Karua blasts Ruto at Raila Odinga’s funeral in a no-holds-barred takedown that’s peeled back the layers of decorum at the opposition lion’s graveside send-off, exposing what she calls a blatant hijack of mourning for political manoeuvring.

Martha Karua, the iron-willed Narc-Kenya leader and Odinga’s 2022 running mate, didn’t hold back in a blistering interview on KTN News, accusing President William Ruto of spinning a fairy tale of shared ideals with the late Agago while steamrolling the true spirit of the man they buried.

“If you listen to Dr William Ruto, you would think that he and the late Raila Odinga shared a lot in common, but absolutely not, because he stands for something totally different,” Karua fired, her voice steady as a courtroom cross-exam, cutting through the post-funeral fog like a machete through thicket.

The Bondo burial on October 20 was meant to be a tapestry of tributes – Luo drummers pounding rhythms of resistance, elders in beaded regalia whispering proverbs of perseverance – but Karua painted it as a stage-managed spectacle where unity chants drowned out dissent.

She zeroed in on a “choreographed group from within ODM” who, she claimed, turned eulogies into endorsements of Ruto’s overtures, forgetting the black armbands and the scent of fresh earth.

“They were only singing praises of the union with the State… seemed to forget that they were at a funeral.
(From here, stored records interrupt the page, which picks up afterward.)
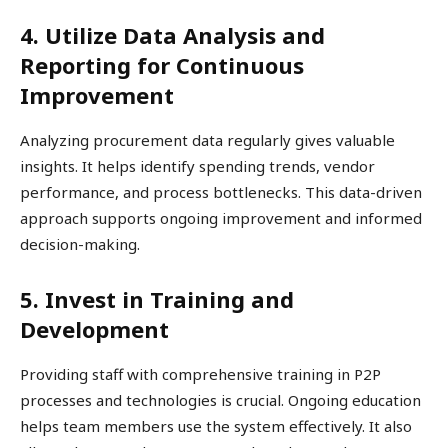
4. Utilize Data Analysis and
Reporting for Continuous
Improvement
Analyzing procurement data regularly gives valuable
insights. It helps identify spending trends, vendor
performance, and process bottlenecks. This data-driven
approach supports ongoing improvement and informed
decision-making.
5. Invest in Training and
Development
Providing staff with comprehensive training in P2P
processes and technologies is crucial. Ongoing education
helps team members use the system effectively. It also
Was it a ceremony to endorse the union between ODM and Dr Ruto, or was it the burial of the Right Hon. Raila Odinga?” Karua asked, her eyes flashing with the fire that’s defined her from the 2007 post-election inferno to today’s hustler-bashing broadsides.

It’s a raw nerve in Azimio’s tender wound: Odinga’s death on October 14 left a leadership chasm, and Ruto’s surprise CGH award plus whispers of a 2027 pact have some salivating and others seething. Karua, 68 and unbowed after decades in the trenches – from detentions under Moi to brokering the 2018 handshake – felt the snub personally.

As running mate, she expected a slot to honour her partner’s legacy of unyielding reform, not this echo chamber of sycophancy. “They could have allowed one or two members from the opposition side to speak.

It would also have made sense to give me time to speak as his running mate,” she lamented, hinting at a deliberate blackout to stifle “divergent opinions” and brew “political capital”.

ODM’s machinery hums with succession buzz – Joho eyeing the throne, Orengo as elder statesman – But Karua’s blast revives the “third way” thunder from 2022, when she and Odinga railed against Ruto’s “deep state” grip.

As Siaya’s hills cradle Odinga’s rest, Karua’s stand reminds us: in Kenyan politics, funerals are forums, and silence is surrender. Will her blast splinter ODM further or rally the real radicals?